§ **Try it**
Repeat verbatim all the lines, from the line containing "To the nearest percent, what percentage" down to the end of the lines, omitting the pictures from your answer.

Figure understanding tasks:
+ + + + +
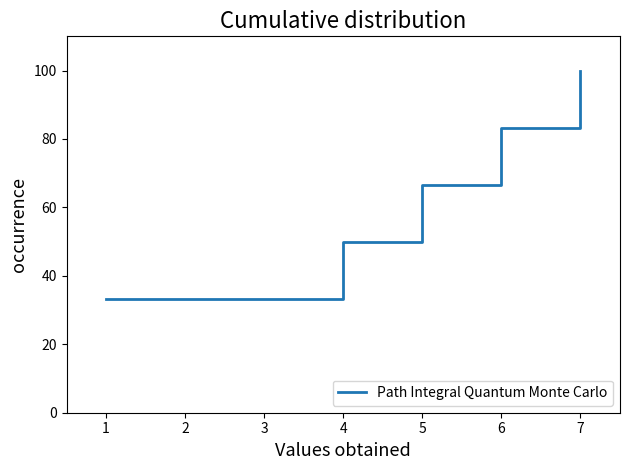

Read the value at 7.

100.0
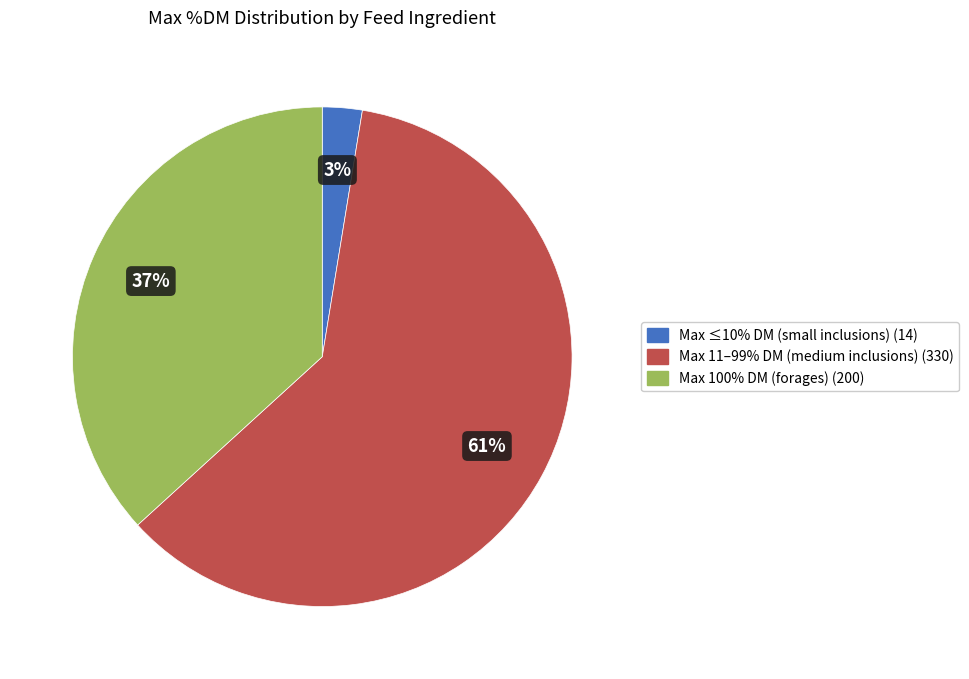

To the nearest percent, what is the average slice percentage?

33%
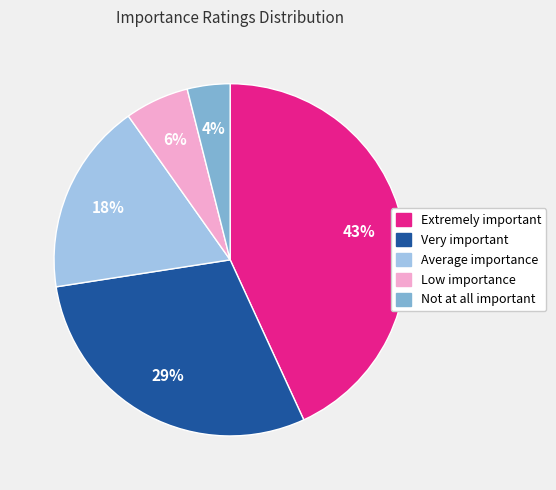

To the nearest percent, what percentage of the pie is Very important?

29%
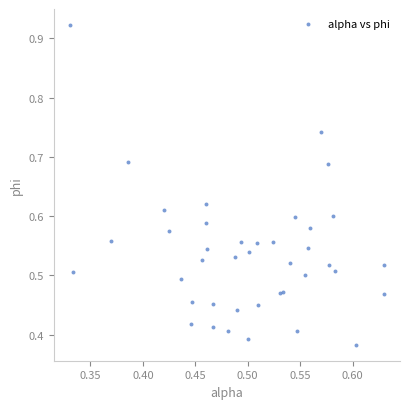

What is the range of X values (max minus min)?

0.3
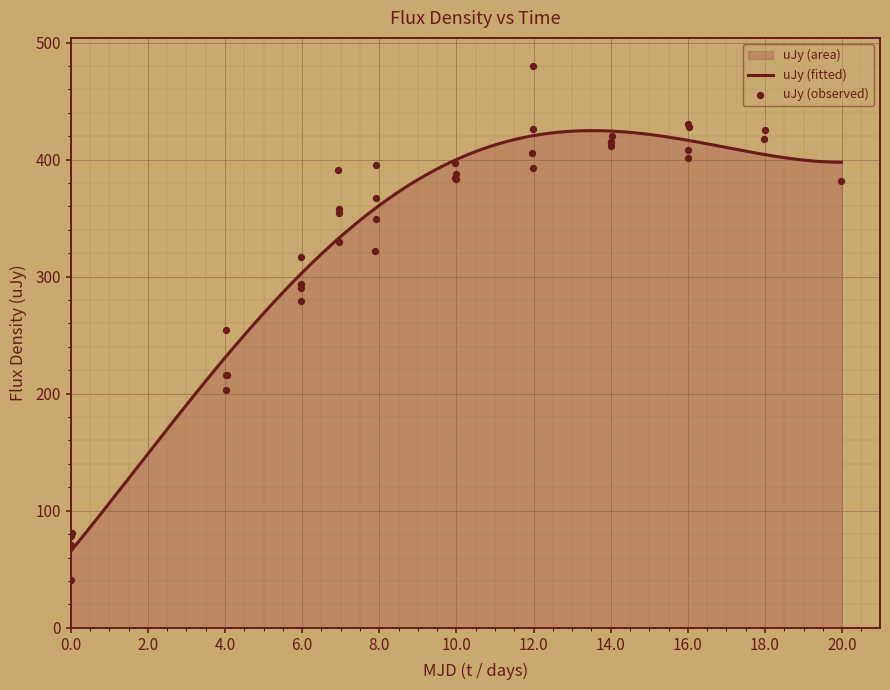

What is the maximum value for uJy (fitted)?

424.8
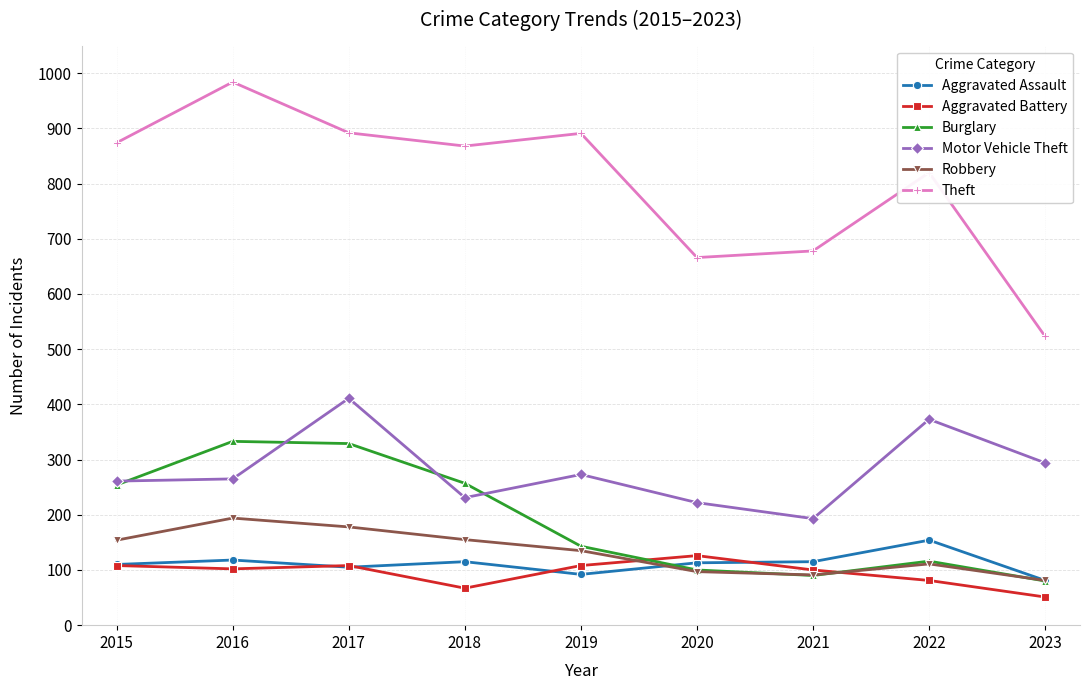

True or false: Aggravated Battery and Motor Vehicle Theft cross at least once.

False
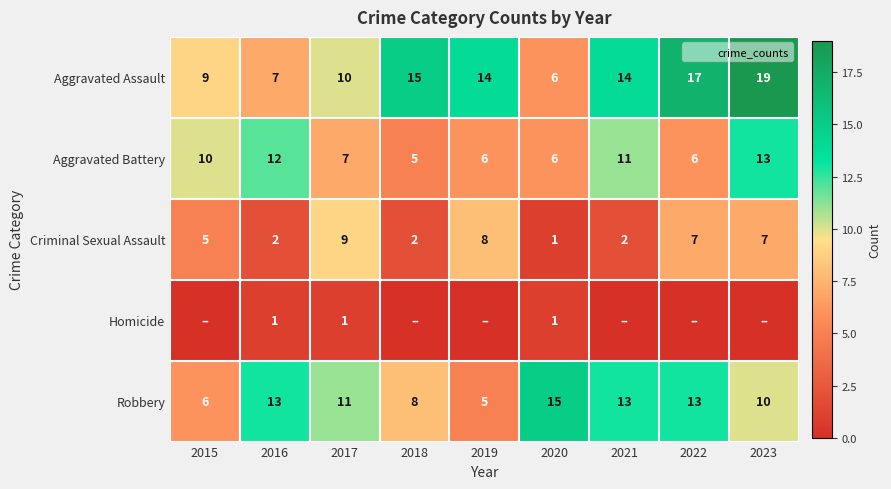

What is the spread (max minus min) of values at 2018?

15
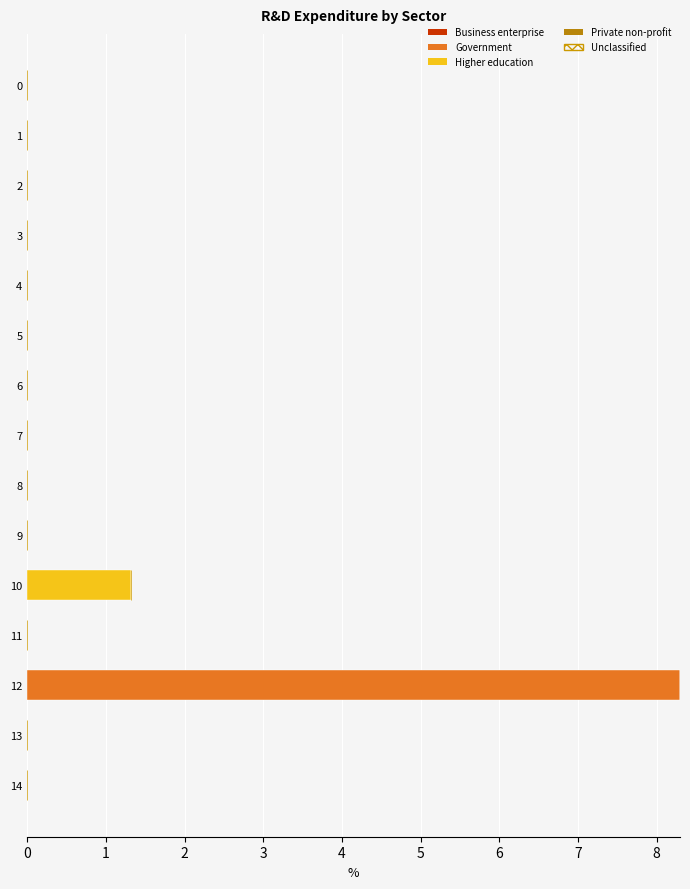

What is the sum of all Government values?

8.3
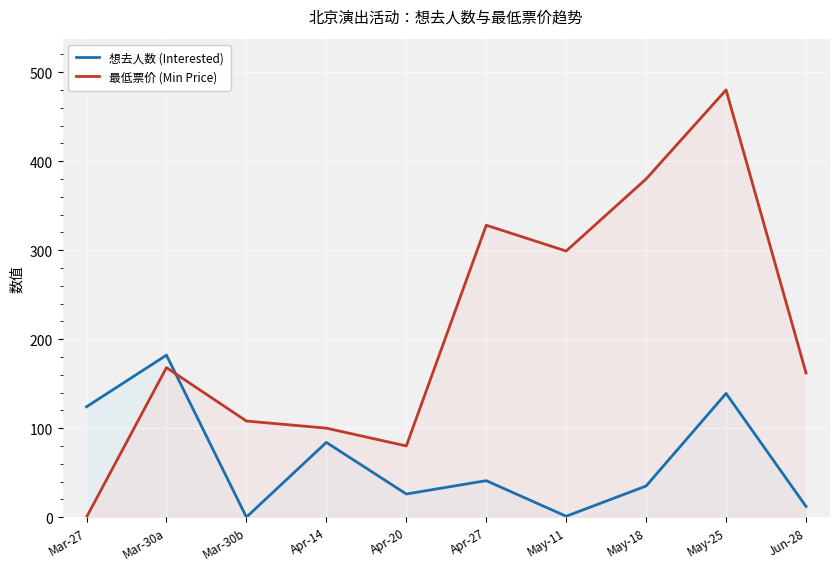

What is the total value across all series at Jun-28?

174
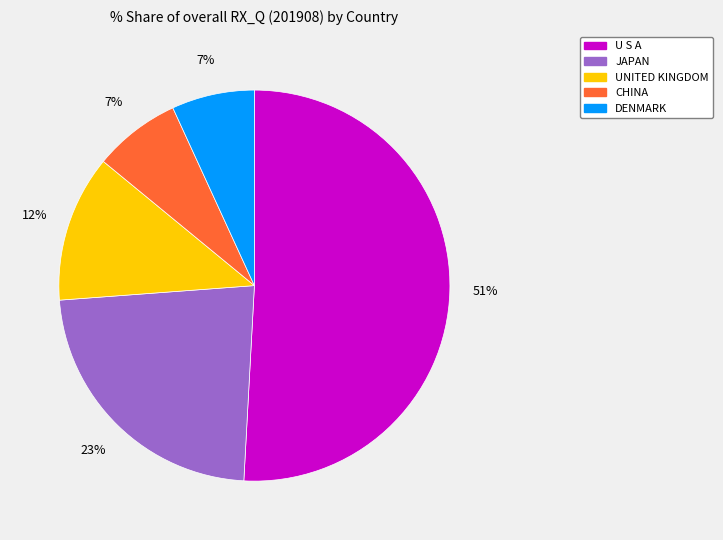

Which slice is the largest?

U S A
+ + + + +
§ **Response**
To the nearest percent, what percentage of the pie is Very important?

29%

What is the range of X values (max minus min)?

0.3

What is the maximum value for uJy (fitted)?

424.8

True or false: Aggravated Battery and Motor Vehicle Theft cross at least once.

False

What is the spread (max minus min) of values at 2018?

15

What is the sum of all Government values?

8.3

What is the total value across all series at Jun-28?

174

Which slice is the largest?

U S A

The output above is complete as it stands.